The Seattle Seahawks released veteran defensive end Red Bryant on Friday, ending his six year tenure with the team. Bryant was set to earn a $3 million roster bonus in March and became expendable as the team continues to seek ways to create cap space. Photo by Grant Halverson/Getty Images.

Coming off the franchise's first ever Super Bowl victory, the Seattle Seahawks will have to move forward defending the title without two veteran players, as the team officially announced that WR Sidney Rice and DE Red Bryant have been released.

With lucrative contract extensions coming for star players Richard Sherman and Earl Thomas, the Seahawks have a multitude of tough decisions to make this offseason, and there could be more players joining Rice and Bryant on the free agent market as cap casualties in the coming days. Seattle has expressed interest in bringing back receiver Golden Tate and DE Michael Bennett through free agency, but both players will be seeking lofty salary increases and will certainly have interest from other teams. As a result, management will have to decide which players are expendable in an effort to create enough cap room to afford retaining Tate and/or Bennett.

Rice and Bryant quickly became the first two victims to receive their walking papers, and the moves do not come as a surprise. Both players have been rumored as potential cuts ever since Seattle's season culminated with bringing the Lombardi Trophy to the Pacific Northwest, and large contracts made the decisions pretty easy for GM John Schneider and head coach Pete Carroll. In the end, Seattle will save over $12 million against the salary cap with both contracts coming off the books.

Rice came to the Seahawks in 2011 as a free agent and received a five-year, $41 million contract to become Seattle's primary receiver. Injuries and inconsistent production limited him throughout his tenure with the team, as he missed 16-of-48 games during his three-year stint in Seattle while only catching 97 passes during that time. He tore his ACL against the St. Louis Rams in late October this past season and spent the remainder of the year on injured reserve, leaving little doubt about his future with the team. With Percy Harvin's cap number escalating above $13 million and the team trying to negotiate a deal for Tate to return, the Seahawks had no reason to keep the overpaid veteran.

As for Bryant, his loss will be tougher to swallow, especially if Seattle can't find a way to bring back free agent Tony McDaniel. Bryant has been a stout run defender and a locker room leader since coming to the Seahawks in 2008, but he didn't see near as much playing time late in the season thanks to the emergence of Cliff Avril and Bennett. With a $3 million roster bonus due in March, Seattle decided that the soon-to-be 30-year-old Bryant was expendable and may look to replace him in the draft in May.
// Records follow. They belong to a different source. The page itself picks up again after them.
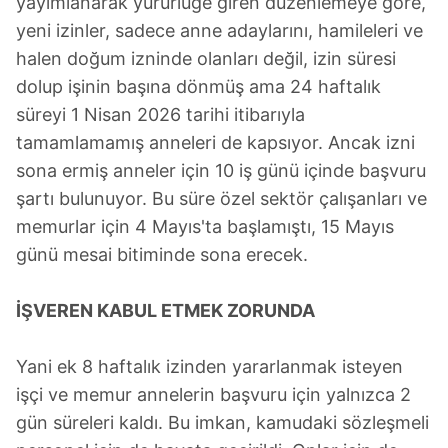
yayımlanarak yürürlüğe giren düzenlemeye göre,
yeni izinler, sadece anne adaylarını, hamileleri ve
halen doğum izninde olanları değil, izin süresi
dolup işinin başına dönmüş ama 24 haftalık
süreyi 1 Nisan 2026 tarihi itibarıyla
tamamlamamış anneleri de kapsıyor. Ancak izni
sona ermiş anneler için 10 iş günü içinde başvuru
şartı bulunuyor. Bu süre özel sektör çalışanları ve
memurlar için 4 Mayıs'ta başlamıştı, 15 Mayıs
günü mesai bitiminde sona erecek.
İŞVEREN KABUL ETMEK ZORUNDA
Yani ek 8 haftalık izinden yararlanmak isteyen
işçi ve memur annelerin başvuru için yalnızca 2
gün süreleri kaldı. Bu imkan, kamudaki sözleşmeli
With free agency quickly approaching, the Seahawks may not be finished releasing players. TE Zach Miller and DE Chris Clemons could be next in line to go, though Bryant's departure makes it less likely Clemons will be let go. If Seattle feels the need to create more cap space right now, Miller could be the odd man out thanks to his large contract and meager production. For now, everyone else would appear to be safe, but the Schneider-Carroll regime has been known for making bold moves. It'll be intriguing to see what decisions management makes as it attempts to keep this young team together for the long haul.